Craxton died two years ago. Collins’ salute to him is an affectionate and, in places, wry contrast to the only previous monograph on the artist, published in 1948 by Horizon, in which Geoffrey Grigson extols his ‘incessant visual curiosity’, but also, cruelly, quotes him burbling away. He records him saying, for example: ‘Living today is more than an art: it’s a feat, and there are so few people one can talk to on a tightrope — let alone make love to.’ This at a time when the ‘visual curiosity’ was at its most attentive, giving rise to composites drawn from the likes of Picasso and Miro, Samuel Palmer, Graham Sutherland, Robert Colquhoun, Niko Ghika and, not least, El Greco.

For some years, until around 1948, Craxton was friends with Lucian Freud, two months his junior. They had rooms to use as studios in Abercorn Terrace, paid for by Peter Watson, the margarine heir, backer of Horizon and great patron of young artists, where they drew dead creatures and cultivated acquaintances. Of the two, Craxton was the more assured in his dealings; thanks usually to Peter Watson — and exposure in Horizon — they got to know Sutherland and others and went on jaunts to South Wales and, eventually in 1945, the Scillies, whence they hoped to be able to ship themselves to Brittany, thence to Paris and France proper. Their drawing styles and subject matter overlapped, but well before Craxton took himself off to Greece in 1946 (thanks to the good offices of Lady ‘Peter’ Norton, wife of the British ambassador) the differences were manifest. Freud joined Craxton on Poros in the autumn of 1946: same lemon trees, same sitters, but different takes entirely. Craxton resolved to settle on Crete or Hydra or Poros and become the English equivalent (‘El Anglo’?) of El Greco.

Graeco Craxton flourished, after a fashion, assimilating the light and languor of the Greek islands, doing deservedly well-received dustjackets for Patrick Leigh Fermor, particularly for those concerned with the places he knew best. He didn’t avoid London, but tended to be there for social reasons, or when Greece became too hot for him in one way and another. He and Freud diverged; you only have to look at the work to see how completely their ways parted.

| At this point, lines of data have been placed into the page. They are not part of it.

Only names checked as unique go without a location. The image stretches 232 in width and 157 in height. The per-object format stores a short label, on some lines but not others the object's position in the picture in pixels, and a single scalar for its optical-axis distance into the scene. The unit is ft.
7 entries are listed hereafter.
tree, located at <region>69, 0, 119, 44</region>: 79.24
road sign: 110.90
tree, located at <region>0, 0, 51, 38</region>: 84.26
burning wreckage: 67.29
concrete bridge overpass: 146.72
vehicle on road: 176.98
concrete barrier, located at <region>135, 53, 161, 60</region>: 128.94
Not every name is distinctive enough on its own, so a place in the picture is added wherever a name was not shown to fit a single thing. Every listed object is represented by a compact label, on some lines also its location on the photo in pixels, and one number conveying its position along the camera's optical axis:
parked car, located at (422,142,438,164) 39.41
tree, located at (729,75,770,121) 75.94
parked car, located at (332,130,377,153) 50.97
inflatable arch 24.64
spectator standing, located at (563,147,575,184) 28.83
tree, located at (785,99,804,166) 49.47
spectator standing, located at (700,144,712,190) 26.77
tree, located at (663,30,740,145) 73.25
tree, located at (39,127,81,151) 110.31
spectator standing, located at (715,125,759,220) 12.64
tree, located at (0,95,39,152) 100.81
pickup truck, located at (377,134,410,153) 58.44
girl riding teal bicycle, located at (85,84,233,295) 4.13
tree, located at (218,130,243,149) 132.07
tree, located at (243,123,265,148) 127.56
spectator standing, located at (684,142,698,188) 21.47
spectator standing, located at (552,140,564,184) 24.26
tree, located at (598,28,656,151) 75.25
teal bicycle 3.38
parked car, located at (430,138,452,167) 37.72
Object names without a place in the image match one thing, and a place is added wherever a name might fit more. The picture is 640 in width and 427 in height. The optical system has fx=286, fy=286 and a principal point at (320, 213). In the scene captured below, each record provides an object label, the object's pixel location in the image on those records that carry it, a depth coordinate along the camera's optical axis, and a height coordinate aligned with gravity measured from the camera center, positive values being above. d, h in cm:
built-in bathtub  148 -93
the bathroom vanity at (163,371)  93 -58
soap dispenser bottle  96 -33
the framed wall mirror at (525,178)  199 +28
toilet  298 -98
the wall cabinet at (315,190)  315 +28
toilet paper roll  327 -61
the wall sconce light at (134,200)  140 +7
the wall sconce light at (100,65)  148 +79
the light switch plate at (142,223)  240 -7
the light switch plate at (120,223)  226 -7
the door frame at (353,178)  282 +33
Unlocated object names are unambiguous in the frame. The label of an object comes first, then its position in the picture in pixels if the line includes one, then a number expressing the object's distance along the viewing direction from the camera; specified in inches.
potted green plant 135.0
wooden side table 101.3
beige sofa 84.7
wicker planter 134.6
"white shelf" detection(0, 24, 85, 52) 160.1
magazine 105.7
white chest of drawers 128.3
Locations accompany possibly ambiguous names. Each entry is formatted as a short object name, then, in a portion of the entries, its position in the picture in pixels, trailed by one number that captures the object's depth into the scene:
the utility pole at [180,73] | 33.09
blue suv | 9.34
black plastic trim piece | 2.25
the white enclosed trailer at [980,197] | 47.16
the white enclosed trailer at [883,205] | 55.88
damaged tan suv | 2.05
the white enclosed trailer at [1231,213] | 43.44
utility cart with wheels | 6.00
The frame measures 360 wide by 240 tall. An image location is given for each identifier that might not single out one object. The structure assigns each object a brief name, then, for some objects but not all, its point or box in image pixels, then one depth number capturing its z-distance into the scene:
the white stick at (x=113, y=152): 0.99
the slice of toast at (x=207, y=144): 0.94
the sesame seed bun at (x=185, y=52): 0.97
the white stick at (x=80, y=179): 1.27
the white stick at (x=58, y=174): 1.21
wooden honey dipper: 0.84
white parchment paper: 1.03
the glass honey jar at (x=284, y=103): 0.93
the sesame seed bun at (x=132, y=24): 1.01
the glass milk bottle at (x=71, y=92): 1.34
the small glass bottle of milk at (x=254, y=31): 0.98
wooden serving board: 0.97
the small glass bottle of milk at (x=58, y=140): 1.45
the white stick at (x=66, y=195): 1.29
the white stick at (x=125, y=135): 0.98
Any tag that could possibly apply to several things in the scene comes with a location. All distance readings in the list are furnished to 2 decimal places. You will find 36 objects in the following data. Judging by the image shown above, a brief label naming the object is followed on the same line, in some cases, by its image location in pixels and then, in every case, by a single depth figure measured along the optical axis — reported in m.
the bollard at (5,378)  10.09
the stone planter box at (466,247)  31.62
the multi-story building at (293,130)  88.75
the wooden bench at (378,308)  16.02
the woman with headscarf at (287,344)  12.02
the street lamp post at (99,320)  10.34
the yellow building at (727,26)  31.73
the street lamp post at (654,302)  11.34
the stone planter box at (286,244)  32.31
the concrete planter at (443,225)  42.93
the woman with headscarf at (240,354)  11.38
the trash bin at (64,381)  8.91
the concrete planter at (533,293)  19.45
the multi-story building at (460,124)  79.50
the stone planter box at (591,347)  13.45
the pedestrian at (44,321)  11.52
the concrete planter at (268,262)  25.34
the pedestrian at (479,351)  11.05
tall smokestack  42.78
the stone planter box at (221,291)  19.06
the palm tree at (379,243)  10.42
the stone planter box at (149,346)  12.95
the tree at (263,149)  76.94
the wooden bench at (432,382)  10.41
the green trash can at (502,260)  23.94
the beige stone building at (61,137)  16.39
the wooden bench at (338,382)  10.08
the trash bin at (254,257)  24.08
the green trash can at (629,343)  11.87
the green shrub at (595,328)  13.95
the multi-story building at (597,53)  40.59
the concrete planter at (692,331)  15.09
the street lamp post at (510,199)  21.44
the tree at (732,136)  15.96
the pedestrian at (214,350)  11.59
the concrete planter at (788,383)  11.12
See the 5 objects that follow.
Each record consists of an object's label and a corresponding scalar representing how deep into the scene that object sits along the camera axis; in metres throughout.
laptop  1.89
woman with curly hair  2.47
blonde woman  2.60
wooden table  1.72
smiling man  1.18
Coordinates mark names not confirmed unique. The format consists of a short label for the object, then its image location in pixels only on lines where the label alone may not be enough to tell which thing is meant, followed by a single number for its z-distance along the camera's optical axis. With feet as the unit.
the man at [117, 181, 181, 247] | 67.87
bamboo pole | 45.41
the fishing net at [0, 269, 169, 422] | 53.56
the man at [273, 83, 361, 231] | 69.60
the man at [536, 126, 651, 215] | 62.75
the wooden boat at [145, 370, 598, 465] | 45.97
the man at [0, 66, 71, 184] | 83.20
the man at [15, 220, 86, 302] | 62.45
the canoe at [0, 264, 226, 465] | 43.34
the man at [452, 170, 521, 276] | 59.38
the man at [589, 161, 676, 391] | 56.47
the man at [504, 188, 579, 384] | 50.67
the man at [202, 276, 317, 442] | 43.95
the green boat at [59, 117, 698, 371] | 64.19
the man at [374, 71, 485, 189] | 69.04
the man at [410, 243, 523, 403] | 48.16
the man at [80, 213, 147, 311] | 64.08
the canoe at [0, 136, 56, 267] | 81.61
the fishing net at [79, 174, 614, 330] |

One account of the end of the friendship (not given in the book) is that Craxton was miffed when, having told him that the Arts Council exhibition ‘60 Paintings for ’51’ was a silly sort of competition and that he wasn’t going to enter, Freud did put in for it after all and, what’s more, won a prize (for ‘Interior near Paddington’). Craxton, having not gone in for it himself, felt fooled. Later there were serious disputes to do with discarded and retouched drawings appearing on the market. Collins edges round these. The main thing is that Freud pressed on with ruthless singularity and Craxton did very much the opposite.